BBC: Forced marriage campaign targets mosques in Scotland
A Muslim scholar has launched a groundbreaking campaign against forced marriage in Scotland. Shaykh Amer Jamil says the practice has no place in Islam. During the next few weeks leaflets and sermons are being given in mosques as part of an initiative to educate the community. "In the Muslim community there's a misconception amongst some people that religion allows this, that parents have an Islamic right to choose partner of their children, and that they don't have a choice in this," says the Glasgow-based Imam.
Religion News Service: Soldiers’ Bibles exhibit a walk through American history
The Museum of Biblical Art's exhibition, "Finding Comfort in Difficult Times: A Selection of Soldiers' Bibles," is American religious history come alive. The exhibit showcases three dozen copies of Scriptures published for members of the U.S. Armed Forces from the Civil War onward, from leather-bound, 19th-century copies to contemporary Bibles clothed in camouflage.
Excerpt of the Day:
Prayer has always been a part of the American story, and today countless Americans rely on prayer for comfort, direction, and strength, praying not only for themselves, but for their communities, their country, and the world. […] Now, therefore, I, Barack Obama, President of the United States of America, do hereby proclaim May 3, 2012, as a National Day of Prayer. I invite all citizens of our Nation, as their own faith directs them, to join me in giving thanks for the many blessings we enjoy, and I call upon individuals of all faiths to pray for guidance, grace, and protection for our great Nation as we address the challenges of our time.

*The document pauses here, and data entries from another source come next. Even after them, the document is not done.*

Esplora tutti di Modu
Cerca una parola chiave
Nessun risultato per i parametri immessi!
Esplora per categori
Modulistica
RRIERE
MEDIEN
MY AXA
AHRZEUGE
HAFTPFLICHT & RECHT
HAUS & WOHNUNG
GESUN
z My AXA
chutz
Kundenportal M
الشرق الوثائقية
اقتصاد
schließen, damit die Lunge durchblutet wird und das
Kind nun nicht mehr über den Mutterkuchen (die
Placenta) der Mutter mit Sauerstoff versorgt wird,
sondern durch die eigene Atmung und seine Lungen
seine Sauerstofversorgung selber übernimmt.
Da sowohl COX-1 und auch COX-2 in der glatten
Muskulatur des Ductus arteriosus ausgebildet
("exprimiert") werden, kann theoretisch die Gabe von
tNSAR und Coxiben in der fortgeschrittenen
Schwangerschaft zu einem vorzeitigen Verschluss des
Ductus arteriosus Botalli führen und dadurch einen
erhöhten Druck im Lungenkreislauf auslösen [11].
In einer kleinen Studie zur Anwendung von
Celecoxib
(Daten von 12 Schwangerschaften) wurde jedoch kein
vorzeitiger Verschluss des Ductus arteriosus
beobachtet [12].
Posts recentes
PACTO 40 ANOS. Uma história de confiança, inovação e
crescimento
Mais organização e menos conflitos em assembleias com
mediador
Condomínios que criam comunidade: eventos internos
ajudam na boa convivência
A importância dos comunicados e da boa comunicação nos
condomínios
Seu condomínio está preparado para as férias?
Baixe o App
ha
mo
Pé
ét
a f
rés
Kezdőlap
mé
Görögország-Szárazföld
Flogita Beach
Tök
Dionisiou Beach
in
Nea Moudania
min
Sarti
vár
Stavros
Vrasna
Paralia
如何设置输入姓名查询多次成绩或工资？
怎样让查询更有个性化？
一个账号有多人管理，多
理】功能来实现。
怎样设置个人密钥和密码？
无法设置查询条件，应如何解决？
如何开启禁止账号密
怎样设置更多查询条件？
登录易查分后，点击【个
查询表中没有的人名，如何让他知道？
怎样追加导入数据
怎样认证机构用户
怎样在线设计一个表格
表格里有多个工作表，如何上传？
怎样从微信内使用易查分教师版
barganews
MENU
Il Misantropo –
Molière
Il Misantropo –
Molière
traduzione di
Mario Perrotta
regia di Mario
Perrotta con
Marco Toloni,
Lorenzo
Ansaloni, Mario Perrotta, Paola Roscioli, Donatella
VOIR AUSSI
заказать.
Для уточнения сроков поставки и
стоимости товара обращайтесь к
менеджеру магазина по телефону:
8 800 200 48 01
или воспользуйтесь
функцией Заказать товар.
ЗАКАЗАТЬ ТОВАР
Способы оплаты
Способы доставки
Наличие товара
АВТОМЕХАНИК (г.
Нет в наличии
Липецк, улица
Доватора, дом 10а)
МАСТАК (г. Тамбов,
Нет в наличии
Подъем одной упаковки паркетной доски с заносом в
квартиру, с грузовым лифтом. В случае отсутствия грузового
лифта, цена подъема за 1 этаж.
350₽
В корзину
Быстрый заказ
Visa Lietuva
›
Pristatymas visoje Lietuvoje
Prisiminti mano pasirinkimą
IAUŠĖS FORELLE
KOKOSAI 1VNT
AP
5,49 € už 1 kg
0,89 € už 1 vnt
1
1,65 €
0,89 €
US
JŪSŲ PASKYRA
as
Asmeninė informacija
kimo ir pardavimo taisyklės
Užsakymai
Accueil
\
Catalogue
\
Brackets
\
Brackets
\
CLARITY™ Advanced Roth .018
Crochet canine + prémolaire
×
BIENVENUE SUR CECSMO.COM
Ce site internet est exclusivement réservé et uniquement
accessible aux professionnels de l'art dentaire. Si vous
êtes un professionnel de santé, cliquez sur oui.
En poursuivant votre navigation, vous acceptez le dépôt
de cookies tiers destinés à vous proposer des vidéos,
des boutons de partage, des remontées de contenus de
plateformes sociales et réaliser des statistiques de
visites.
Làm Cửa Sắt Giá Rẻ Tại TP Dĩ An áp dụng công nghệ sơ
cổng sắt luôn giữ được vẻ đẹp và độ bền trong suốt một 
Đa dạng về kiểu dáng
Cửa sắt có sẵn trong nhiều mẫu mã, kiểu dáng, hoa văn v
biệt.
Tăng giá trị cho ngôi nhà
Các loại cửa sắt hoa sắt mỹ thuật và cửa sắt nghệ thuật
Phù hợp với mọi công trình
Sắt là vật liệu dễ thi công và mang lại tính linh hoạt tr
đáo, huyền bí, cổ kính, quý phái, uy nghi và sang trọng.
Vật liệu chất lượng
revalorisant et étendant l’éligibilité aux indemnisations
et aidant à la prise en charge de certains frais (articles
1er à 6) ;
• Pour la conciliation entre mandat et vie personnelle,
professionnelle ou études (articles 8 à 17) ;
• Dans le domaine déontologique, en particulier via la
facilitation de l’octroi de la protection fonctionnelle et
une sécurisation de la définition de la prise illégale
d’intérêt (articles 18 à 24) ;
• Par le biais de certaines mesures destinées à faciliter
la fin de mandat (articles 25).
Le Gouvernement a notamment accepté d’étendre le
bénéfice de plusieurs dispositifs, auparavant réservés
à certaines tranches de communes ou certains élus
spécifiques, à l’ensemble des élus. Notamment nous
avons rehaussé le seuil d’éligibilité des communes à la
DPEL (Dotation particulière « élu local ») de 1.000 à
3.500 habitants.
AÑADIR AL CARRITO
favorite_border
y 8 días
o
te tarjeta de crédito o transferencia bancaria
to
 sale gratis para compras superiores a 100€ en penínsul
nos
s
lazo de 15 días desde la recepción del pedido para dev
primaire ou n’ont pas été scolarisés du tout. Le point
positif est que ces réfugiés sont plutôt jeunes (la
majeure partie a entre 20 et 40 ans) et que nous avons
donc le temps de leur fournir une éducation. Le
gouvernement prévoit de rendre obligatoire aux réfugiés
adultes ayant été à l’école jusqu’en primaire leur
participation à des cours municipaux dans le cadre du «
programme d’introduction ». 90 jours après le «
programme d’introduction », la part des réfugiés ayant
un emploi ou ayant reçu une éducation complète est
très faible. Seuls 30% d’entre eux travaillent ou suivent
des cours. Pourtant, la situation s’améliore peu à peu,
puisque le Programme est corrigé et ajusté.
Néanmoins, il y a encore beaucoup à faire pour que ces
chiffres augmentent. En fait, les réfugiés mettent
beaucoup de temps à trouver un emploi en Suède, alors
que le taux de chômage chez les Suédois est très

President Barack Obama, in a signed proclamation marking the National Day of Prayer.
Join the conversation…
CNN: House candidate and rising GOP star is black, female – and Mormon
To call Mia Love a minority is an understatement. She’s a black woman who won an upset primary race to become the Republican candidate in Utah’s 4th Congressional District. If elected, she’d be the first black Republican congresswoman in the House of Representatives. Love, who has attracted lots of national Republican support, also stands out because of her religion: She’s a Mormon.